* _TASK DETAILS_
Could you retype every line below exactly, omitting the images?

Excerpts from a dataset

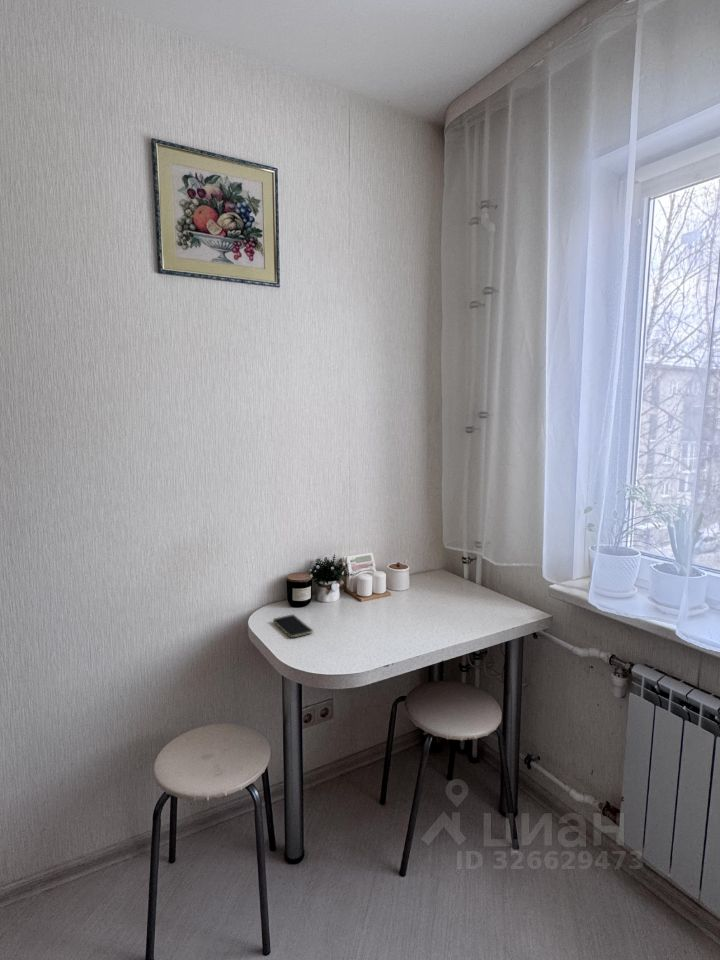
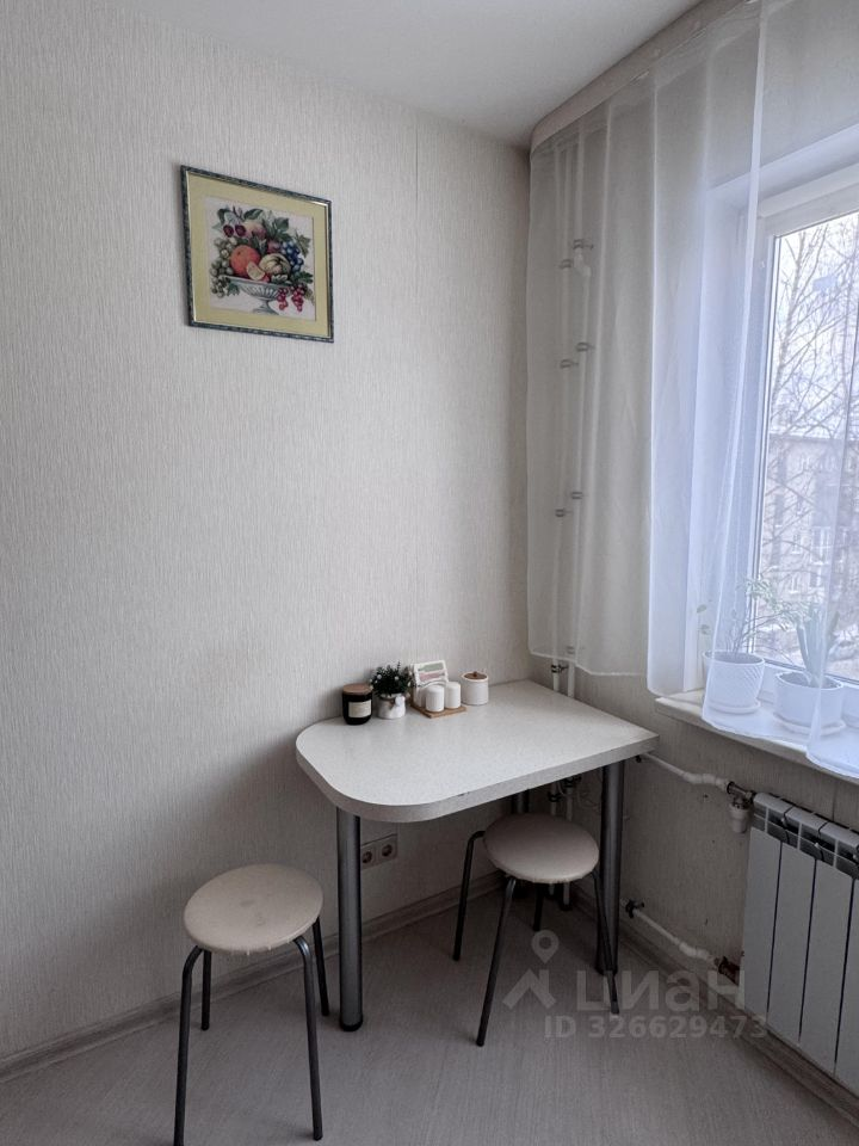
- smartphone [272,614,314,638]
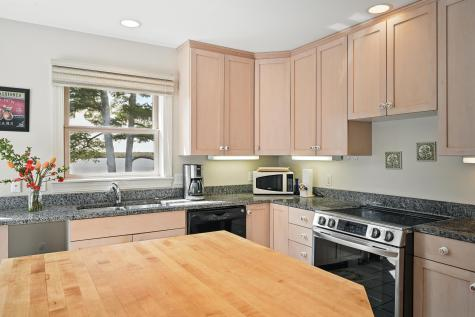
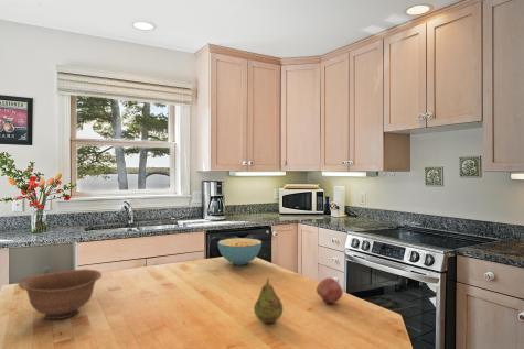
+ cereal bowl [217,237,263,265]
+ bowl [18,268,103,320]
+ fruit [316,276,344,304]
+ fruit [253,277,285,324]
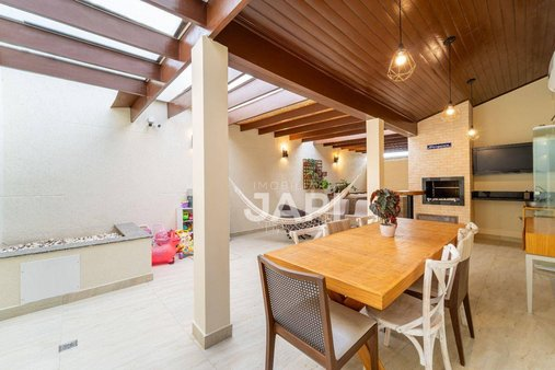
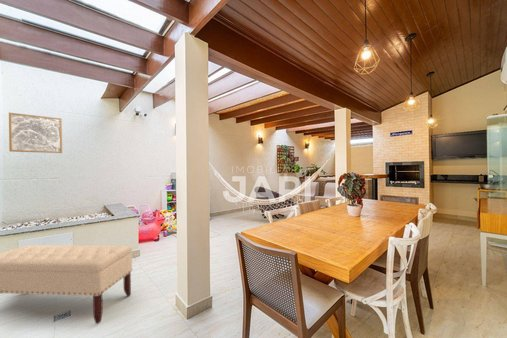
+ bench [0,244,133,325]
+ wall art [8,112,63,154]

* _ANSWER BOX_
- smartphone [272,614,314,638]
+ cereal bowl [217,237,263,265]
+ bowl [18,268,103,320]
+ fruit [316,276,344,304]
+ fruit [253,277,285,324]
+ bench [0,244,133,325]
+ wall art [8,112,63,154]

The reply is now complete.